Reproduce every line of the records below character for character, keeping all markup, spacing, and line breaks unchanged.

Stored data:
▬▬▬▬▬▬▬▬▬▬

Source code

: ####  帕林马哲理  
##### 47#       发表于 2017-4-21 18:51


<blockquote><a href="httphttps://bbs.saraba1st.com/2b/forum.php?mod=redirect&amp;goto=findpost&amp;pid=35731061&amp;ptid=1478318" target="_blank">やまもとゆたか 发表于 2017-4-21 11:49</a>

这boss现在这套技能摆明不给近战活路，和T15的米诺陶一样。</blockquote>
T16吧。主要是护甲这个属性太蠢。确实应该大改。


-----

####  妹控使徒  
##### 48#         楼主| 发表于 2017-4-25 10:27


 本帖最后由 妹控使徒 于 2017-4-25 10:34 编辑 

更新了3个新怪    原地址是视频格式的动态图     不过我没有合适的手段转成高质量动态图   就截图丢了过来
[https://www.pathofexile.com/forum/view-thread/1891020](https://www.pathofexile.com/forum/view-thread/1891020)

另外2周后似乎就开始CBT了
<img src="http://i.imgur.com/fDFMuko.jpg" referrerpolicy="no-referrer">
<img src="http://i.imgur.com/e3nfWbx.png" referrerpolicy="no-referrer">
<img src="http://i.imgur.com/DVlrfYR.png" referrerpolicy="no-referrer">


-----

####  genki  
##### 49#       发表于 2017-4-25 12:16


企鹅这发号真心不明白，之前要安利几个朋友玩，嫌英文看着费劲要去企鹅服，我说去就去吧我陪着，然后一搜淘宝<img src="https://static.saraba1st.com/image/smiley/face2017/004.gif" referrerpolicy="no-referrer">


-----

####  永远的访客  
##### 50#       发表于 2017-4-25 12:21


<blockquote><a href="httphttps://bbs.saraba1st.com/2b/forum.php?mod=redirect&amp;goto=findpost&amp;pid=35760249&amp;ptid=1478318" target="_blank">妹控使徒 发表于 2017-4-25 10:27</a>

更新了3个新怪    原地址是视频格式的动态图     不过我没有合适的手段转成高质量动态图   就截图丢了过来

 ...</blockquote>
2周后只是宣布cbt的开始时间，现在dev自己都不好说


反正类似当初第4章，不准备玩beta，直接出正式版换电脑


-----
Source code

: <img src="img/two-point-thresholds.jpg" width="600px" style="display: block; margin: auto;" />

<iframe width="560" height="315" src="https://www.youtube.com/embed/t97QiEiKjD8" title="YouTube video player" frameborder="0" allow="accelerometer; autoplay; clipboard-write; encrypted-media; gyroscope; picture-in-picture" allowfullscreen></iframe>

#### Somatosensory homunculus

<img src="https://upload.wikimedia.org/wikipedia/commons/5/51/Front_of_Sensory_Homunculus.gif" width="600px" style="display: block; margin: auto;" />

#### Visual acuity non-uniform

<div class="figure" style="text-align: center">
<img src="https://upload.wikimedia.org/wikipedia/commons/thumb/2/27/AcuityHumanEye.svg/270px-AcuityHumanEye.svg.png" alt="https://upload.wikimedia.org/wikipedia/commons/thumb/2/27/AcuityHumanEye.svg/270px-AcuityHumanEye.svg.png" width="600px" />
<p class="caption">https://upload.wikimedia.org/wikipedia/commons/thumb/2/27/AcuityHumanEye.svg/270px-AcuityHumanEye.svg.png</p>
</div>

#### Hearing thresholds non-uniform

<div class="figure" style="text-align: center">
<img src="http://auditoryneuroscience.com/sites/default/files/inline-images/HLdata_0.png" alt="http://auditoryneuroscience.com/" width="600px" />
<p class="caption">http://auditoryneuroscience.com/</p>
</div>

▬▬▬▬▬▬▬▬▬▬

*Answer*:
Source code

: ####  帕林马哲理  
##### 47#       发表于 2017-4-21 18:51


<blockquote><a href="httphttps://bbs.saraba1st.com/2b/forum.php?mod=redirect&amp;goto=findpost&amp;pid=35731061&amp;ptid=1478318" target="_blank">やまもとゆたか 发表于 2017-4-21 11:49</a>

这boss现在这套技能摆明不给近战活路，和T15的米诺陶一样。</blockquote>
T16吧。主要是护甲这个属性太蠢。确实应该大改。


-----

####  妹控使徒  
##### 48#         楼主| 发表于 2017-4-25 10:27


 本帖最后由 妹控使徒 于 2017-4-25 10:34 编辑 

更新了3个新怪    原地址是视频格式的动态图     不过我没有合适的手段转成高质量动态图   就截图丢了过来
[https://www.pathofexile.com/forum/view-thread/1891020](https://www.pathofexile.com/forum/view-thread/1891020)

另外2周后似乎就开始CBT了
<img src="http://i.imgur.com/fDFMuko.jpg" referrerpolicy="no-referrer">
<img src="http://i.imgur.com/e3nfWbx.png" referrerpolicy="no-referrer">
<img src="http://i.imgur.com/DVlrfYR.png" referrerpolicy="no-referrer">


-----

####  genki  
##### 49#       发表于 2017-4-25 12:16


企鹅这发号真心不明白，之前要安利几个朋友玩，嫌英文看着费劲要去企鹅服，我说去就去吧我陪着，然后一搜淘宝<img src="https://static.saraba1st.com/image/smiley/face2017/004.gif" referrerpolicy="no-referrer">


-----

####  永远的访客  
##### 50#       发表于 2017-4-25 12:21


<blockquote><a href="httphttps://bbs.saraba1st.com/2b/forum.php?mod=redirect&amp;goto=findpost&amp;pid=35760249&amp;ptid=1478318" target="_blank">妹控使徒 发表于 2017-4-25 10:27</a>

更新了3个新怪    原地址是视频格式的动态图     不过我没有合适的手段转成高质量动态图   就截图丢了过来

 ...</blockquote>
2周后只是宣布cbt的开始时间，现在dev自己都不好说


反正类似当初第4章，不准备玩beta，直接出正式版换电脑


-----
Source code

: <img src="img/two-point-thresholds.jpg" width="600px" style="display: block; margin: auto;" />

<iframe width="560" height="315" src="https://www.youtube.com/embed/t97QiEiKjD8" title="YouTube video player" frameborder="0" allow="accelerometer; autoplay; clipboard-write; encrypted-media; gyroscope; picture-in-picture" allowfullscreen></iframe>

#### Somatosensory homunculus

<img src="https://upload.wikimedia.org/wikipedia/commons/5/51/Front_of_Sensory_Homunculus.gif" width="600px" style="display: block; margin: auto;" />

#### Visual acuity non-uniform

<div class="figure" style="text-align: center">
<img src="https://upload.wikimedia.org/wikipedia/commons/thumb/2/27/AcuityHumanEye.svg/270px-AcuityHumanEye.svg.png" alt="https://upload.wikimedia.org/wikipedia/commons/thumb/2/27/AcuityHumanEye.svg/270px-AcuityHumanEye.svg.png" width="600px" />
<p class="caption">https://upload.wikimedia.org/wikipedia/commons/thumb/2/27/AcuityHumanEye.svg/270px-AcuityHumanEye.svg.png</p>
</div>

#### Hearing thresholds non-uniform

<div class="figure" style="text-align: center">
<img src="http://auditoryneuroscience.com/sites/default/files/inline-images/HLdata_0.png" alt="http://auditoryneuroscience.com/" width="600px" />
<p class="caption">http://auditoryneuroscience.com/</p>
</div>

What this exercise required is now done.